┌──

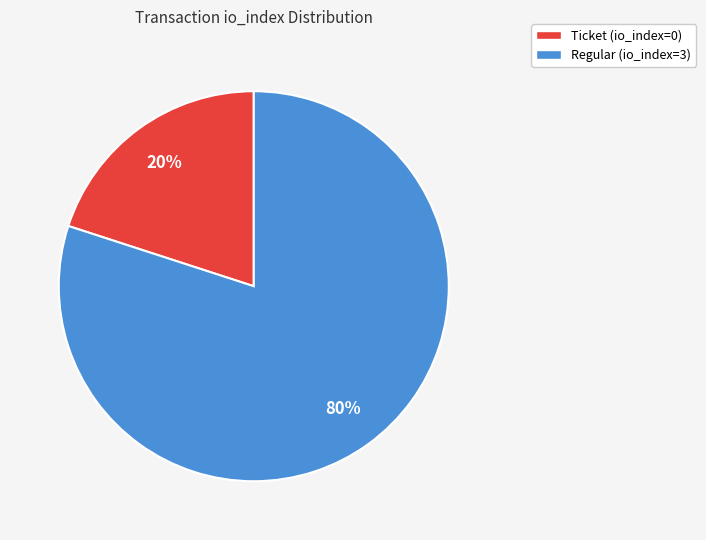

True or false: Ticket (io_index=0) accounts for 1% of the total.

False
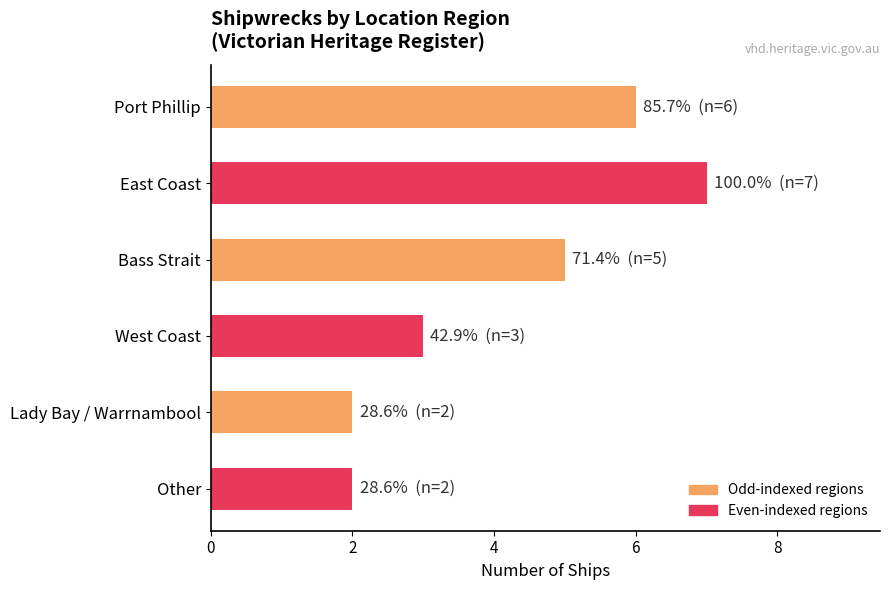

How many bars are there in total?

6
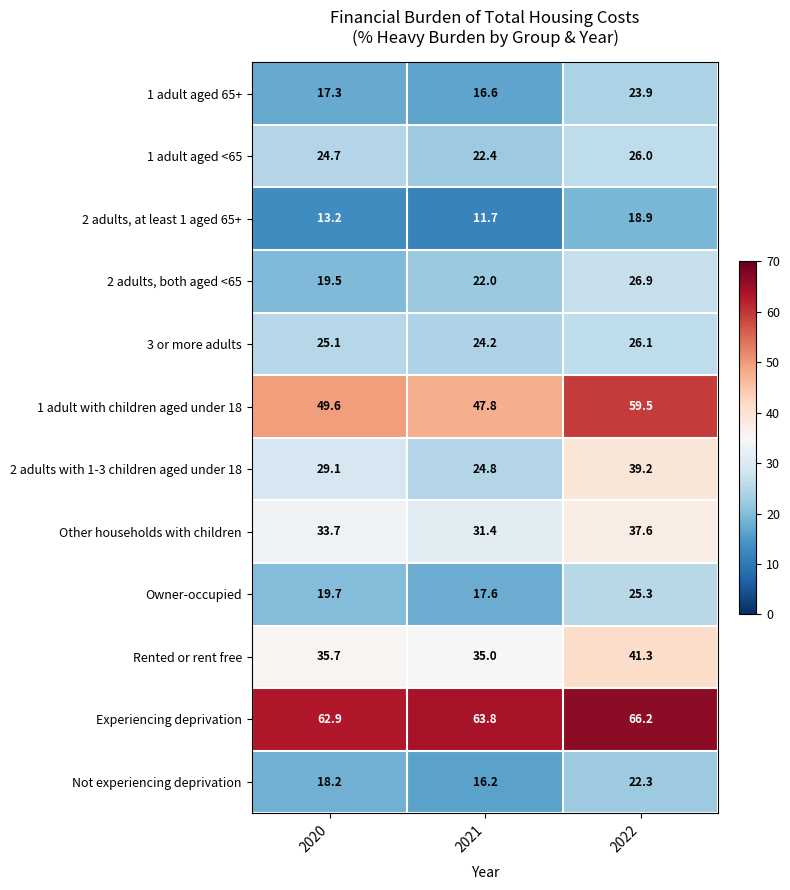

What is the difference between the maximum and minimum values in the 1 adult aged 65+ series?

7.3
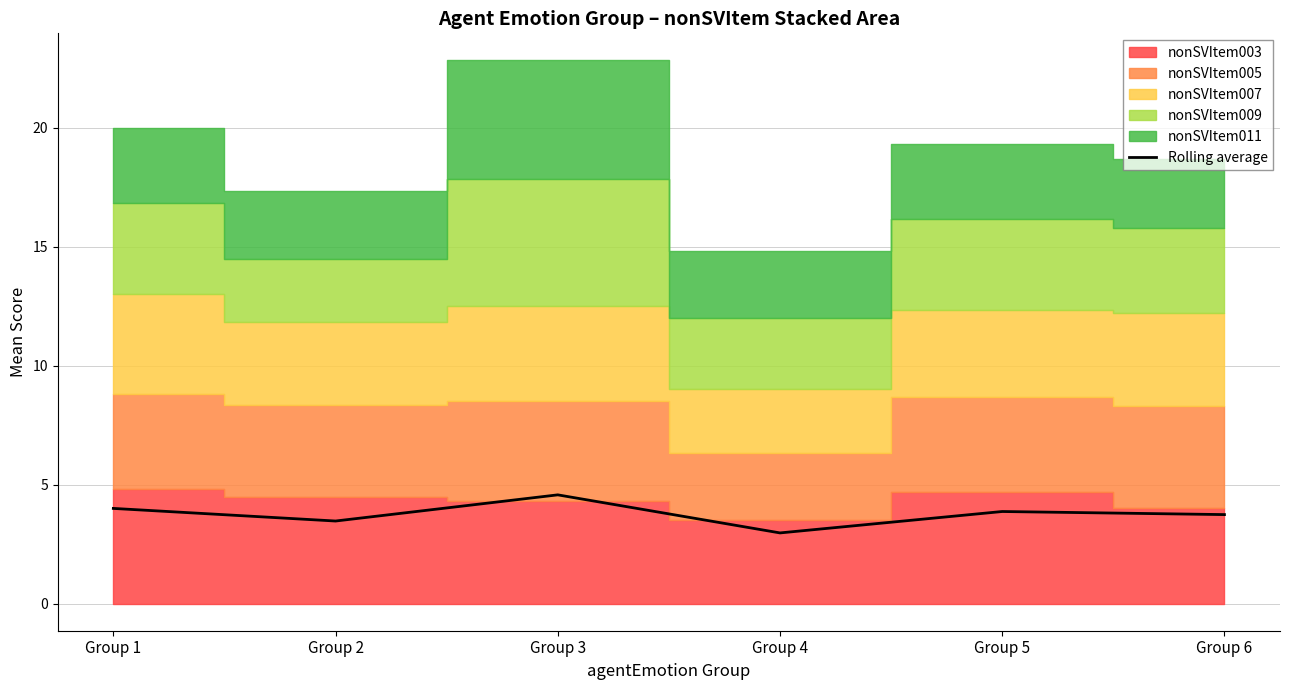

The chart shows a value of 3.5 at Group 2. True or false?

True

└──

Exercise requirements. Update the rows above by putting "graph" wherever "chart" appears and keeping everything else the same. Leave the pictures out.

Answer to this exercise.
True or false: Ticket (io_index=0) accounts for 1% of the total.

False

How many bars are there in total?

6

What is the difference between the maximum and minimum values in the 1 adult aged 65+ series?

7.3

The graph shows a value of 3.5 at Group 2. True or false?

True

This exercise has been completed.